On April 28, Luis Miranda, communications director for the Democratic National Committee, did an interview with CNN's Jake Tapper to formally clarify the official position of the Democratic Party on when superdelegates are, and are not, supposed to actually count in public vote tallies.
What he said shocked the hell out of me and should shock the hell out of you — in part because not a single media outlet or the Hillary Clinton campaign has paid one bit of attention to it before or since. Since election season began, networks, newspapers and pundits have included superdelegates in their tallies, but the DNC emphatically said that was wrong over a month ago.
Not on a hot mic or during a commercial break, but live on the air, Luis Miranda, in no uncertain terms, told Jake Tapper that the media should not be including them. Miranda said, "One of the problems is the way the media reports them. Any night that you have a primary or caucus, and the media lumps the superdelegates in, that they basically polled by calling them up and saying who are you supporting, they don't vote until the convention, and so they shouldn't be included in any count."
Tapper, seemingly shocked by the candid honesty of Miranda, then asked, "But when we do our totals, do you think it's OK to include them?"
Miranda then doubled down — and completely blew my mind. "Not yet," he said. "Because they're not actually voting (until the convention in late July) and they are likely to change their mind. Look at 2008 and what happened then was there was all this assumption about what superdelegates were going to do and many of them did change their mind before the convention and it shifted the results in the end."

**Material supplied**
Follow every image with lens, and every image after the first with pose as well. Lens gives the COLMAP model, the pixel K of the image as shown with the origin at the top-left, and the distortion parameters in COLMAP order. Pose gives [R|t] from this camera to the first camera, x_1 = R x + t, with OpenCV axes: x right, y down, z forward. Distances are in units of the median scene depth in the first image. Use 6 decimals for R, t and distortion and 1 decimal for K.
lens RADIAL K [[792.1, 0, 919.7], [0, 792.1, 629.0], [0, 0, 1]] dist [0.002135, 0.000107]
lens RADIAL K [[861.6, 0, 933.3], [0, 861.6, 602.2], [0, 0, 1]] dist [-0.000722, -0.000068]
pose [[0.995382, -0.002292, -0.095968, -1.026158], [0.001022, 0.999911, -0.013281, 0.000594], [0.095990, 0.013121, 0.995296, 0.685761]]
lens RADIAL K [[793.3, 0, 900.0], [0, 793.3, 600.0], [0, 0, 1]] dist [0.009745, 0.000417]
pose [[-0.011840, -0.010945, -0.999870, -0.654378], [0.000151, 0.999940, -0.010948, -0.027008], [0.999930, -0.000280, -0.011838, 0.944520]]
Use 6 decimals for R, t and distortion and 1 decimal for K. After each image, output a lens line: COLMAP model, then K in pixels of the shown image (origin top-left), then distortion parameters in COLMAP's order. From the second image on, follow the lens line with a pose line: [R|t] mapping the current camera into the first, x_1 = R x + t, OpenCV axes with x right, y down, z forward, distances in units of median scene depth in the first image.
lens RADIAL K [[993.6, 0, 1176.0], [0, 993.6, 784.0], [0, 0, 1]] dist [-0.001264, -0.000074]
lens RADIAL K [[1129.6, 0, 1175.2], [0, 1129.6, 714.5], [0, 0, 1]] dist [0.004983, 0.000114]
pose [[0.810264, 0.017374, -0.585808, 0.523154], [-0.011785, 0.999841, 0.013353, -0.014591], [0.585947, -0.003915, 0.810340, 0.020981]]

**Try it**
In the superdelegates article, what position did Luis Miranda hold?

**Answer to this exercise**
Communications director for the Democratic National Committee.